Начало шестидесятых, наверное, самый радостный период его творческой биографии. Он работал с утра до ночи, пытаясь наверстать потерянные годы. Письма к нам – это настоящая хроника его занятий и встреч. Не будем их перечислять: его работы можно с легкостью найти в библиотеках, в том числе и в Польше. Постепенно над его головой собираются грозовые тучи. Болезни тоже дают о себе знать. Он жалуется на усталость, недомогания и старость. Ему еще нет и семидесяти, но десять лет Колымы, в конце концов, это как несколько десятилетий… Он то и дело попадает в больницу, после периода выздоровления пытается вернуться на работу и снова рецидив: диабет, риск потери зрения, почки…

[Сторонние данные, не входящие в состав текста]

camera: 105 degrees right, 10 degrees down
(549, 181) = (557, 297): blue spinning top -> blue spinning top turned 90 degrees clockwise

Грустью и радостью наполняли нас слова из его многих писем. Мы не сомневались в их искренности. «Это письмо пишу из больницы, которую хорошо знает Ренэ. Очень досадно лето проводить в больничных условиях, но я привык. Ведь люди привыкают к тюрьме, как это не противоестественно! Но в настоящее время я не могу жаловаться – читаю, пишу письма, принимаю гостей. Сегодня у меня уже были Лидия Дм. и Шкловские, вернувшиеся из поездки в Пушкинское-Михайловское. Мы вспоминали обоих вас и признали, что вас не хватает в Москве. В самом деле, мы вас очень любим и ждем с нетерпением в нашу Москву. Обязательно пришлите письмо, если пани Модзелевская задержит свой приезд в Москву. Я часто ее вспоминаю».

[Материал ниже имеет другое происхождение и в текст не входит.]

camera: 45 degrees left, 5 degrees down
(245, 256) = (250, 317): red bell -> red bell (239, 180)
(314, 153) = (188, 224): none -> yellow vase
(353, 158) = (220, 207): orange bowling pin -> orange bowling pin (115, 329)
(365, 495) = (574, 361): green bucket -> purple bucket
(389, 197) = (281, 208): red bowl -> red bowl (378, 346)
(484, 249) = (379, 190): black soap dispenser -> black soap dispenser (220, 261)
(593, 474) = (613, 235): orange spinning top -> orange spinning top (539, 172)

Наталья Модзелевская, мать Кароля, с энтузиазмом занималась изданием произведений Антона Чехова на польском языке в издательстве «Чительник». Общение с паней Натальей и с дружившими с ней Александром Ватом и его красавицей женой было вдохновляющим опытом – нас объединяло, среди прочего, взаимное восхищение русским писателем.

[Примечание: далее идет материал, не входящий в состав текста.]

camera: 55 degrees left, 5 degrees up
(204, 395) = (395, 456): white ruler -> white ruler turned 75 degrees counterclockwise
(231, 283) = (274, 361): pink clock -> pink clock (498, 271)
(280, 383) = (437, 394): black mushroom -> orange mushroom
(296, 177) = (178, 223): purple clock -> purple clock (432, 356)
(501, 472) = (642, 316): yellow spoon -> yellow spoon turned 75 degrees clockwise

Юлиан Григорьевич также с интересом читал присылаемые ему работы Ренэ. Книгу «Вокруг молодого Чехова» Юлиан Григорьевич назвал «очень значительной»; «она поразила меня богатством тончайших наблюдений и самой неожиданной литературой предмета. Но статья о еврейских мотивах у Чехова была, по его мнению, более остра и актуальна. «У нас не нашлось бы места для такой работы. Впрочем, никто бы ее сейчас и не написал» (письмо от 26 декабря 1961 г.).
В письмах все чаще появляется слово «больница», упоминаются болезни. Он просит книги, которые нельзя получить в Москве, хотя они там и были изданы (Аполлинера, Белого, Цветаеву и т. д.) И, наконец, лекарства, особенно популярные также и у нас в те годы инъекции кокарбоксилаза.
«(…)Я вышел из больницы только накануне женского дня. Все было бы хорошо, если бы не затянувшаяся зима с морозами и холодным северо-восточным ветром. Если бы мне было лет на 20 меньше, я бы не чувствовал таких пустяков, но сейчас меня тянет на солнышко, на юг, в Ялту. Работаю с большим трудом, чтобы хоть к концу апреля можно было уехать в Крым». И заканчивает письмо словами: «Друзья мои, нет ничего тяжелее старости, а потому старайтесь подольше сохранить молодость и получше ею распорядиться!» Поняли ли мы тогда эти слова так, как понимаем их сегодня? Сомнительно… Мы были поражены только чувством бессилия и неизмеримым уважением к защищавшему свое достоинство Мастеру.